JOB
When you copy the records, keep every word exact and leave the pictures out.

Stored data
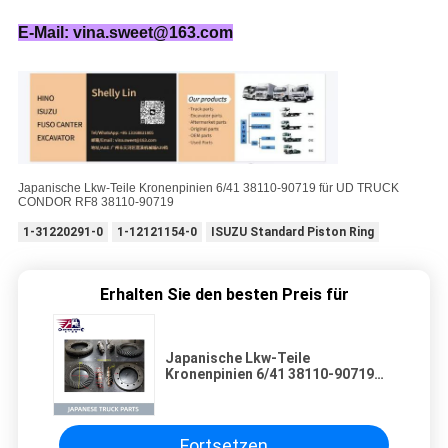
E-Mail: vina.sweet@163.com
Japanische Lkw-Teile Kronenpinien 6/41 38110-90719 für UD TRUCK
CONDOR RF8 38110-90719
1-31220291-0
1-12121154-0
ISUZU Standard Piston Ring
Erhalten Sie den besten Preis für
Japanische Lkw-Teile
Kronenpinien 6/41 38110-90719
für UD TRUCK CONDOR RF8
38110-90719
Fortsetzen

RESULT
E-Mail: vina.sweet@163.com
Japanische Lkw-Teile Kronenpinien 6/41 38110-90719 für UD TRUCK
CONDOR RF8 38110-90719
1-31220291-0
1-12121154-0
ISUZU Standard Piston Ring
Erhalten Sie den besten Preis für
Japanische Lkw-Teile
Kronenpinien 6/41 38110-90719
für UD TRUCK CONDOR RF8
38110-90719
Fortsetzen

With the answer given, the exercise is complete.